Board votes down tracking undocumented students
by Staff Writer
A move by three Mecklenburg County commissioners to find out how many undocumented immigrants are enrolled in the county’s school system was not based on hate, says north Mecklenburg’s representative on the board.
Commissioner Karen Bentley, who represents the Lake Norman area, joined south Mecklenburg commissioner Bill James and at-large commissioner Jim Pendergraph in requesting that the board discuss the proposal at its Aug. 14 meeting. The motion, which was ultimately defeated by a 5-3 vote, would allow the county to find out how much money its spending to educate undocumented immigrant children.
“We would not be distinguishing undocumented students from legal students in the system,” Bentley said. “We are simply asking CMS to capture data for us so we have a clear understanding of …where county dollars … are going to fund students.”
Several opposing commissioners – three Democrats and one unaffiliated – called the move an example of classic election-year pandering.
The final vote was split along party lines with three of the board’s Republican commissioners – Bentley, James and Pendergraph – voting in favor of the proposal. The board’s fourth Republican, Neil Cooksey, expressed his support, but left the meeting before the final vote due to illness.
“Every year, about this time, you get some of these outlandish comments,” opposing commissioner George Dunlap said. “What’s it all about?
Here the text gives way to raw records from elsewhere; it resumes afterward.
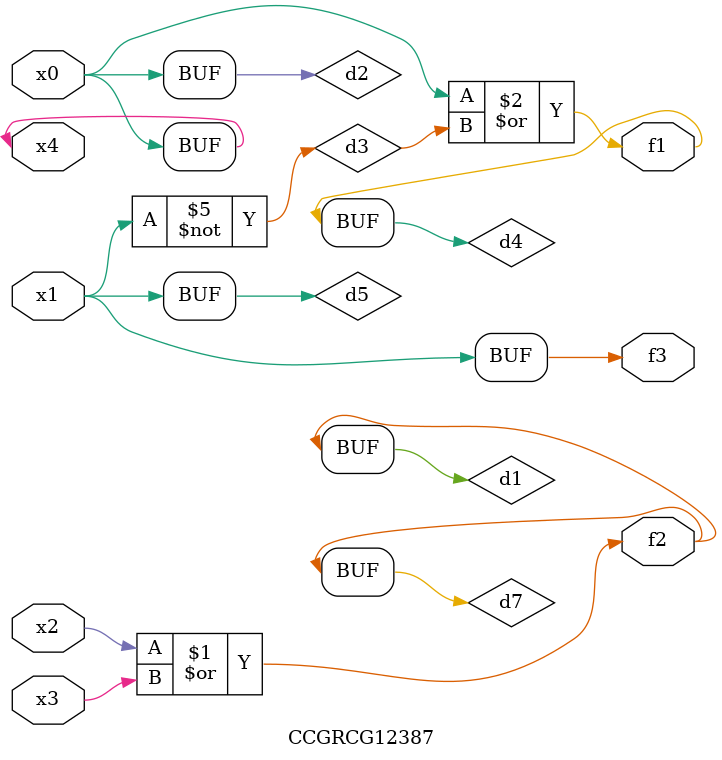
<source format=v>
module CCGRCG12387(
	input x0, x1, x2, x3, x4,
	output f1, f2, f3
);

	wire d1, d2, d3, d4, d5, d6, d7;

	or (d1, x2, x3);
	buf (d2, x0, x4);
	not (d3, x1);
	or (d4, d2, d3);
	not (d5, d3);
	nand (d6, d1, d3);
	or (d7, d1);
	assign f1 = d4;
	assign f2 = d7;
	assign f3 = d5;
endmodule

</source>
It’s political season.”
The presumptive Republican presidential candidate Mitt Romney has said he opposes the Obama administration’s plan to grant temporary amnesty for almost 2 million undocumented immigrants brought to the U.S. as minors. The federal program began Aug. 15.
More than 15 protesters from Familias Unidas, a Charlotte-based Hispanic grassroots organization that supports families going through deportation proceedings, attended the meeting to voice their opposition.
Pendergraph told the board that the protesters did not understand the true intent behind the proposal. He estimated that 8,000-10,000 undocumented students are enrolled in CMS.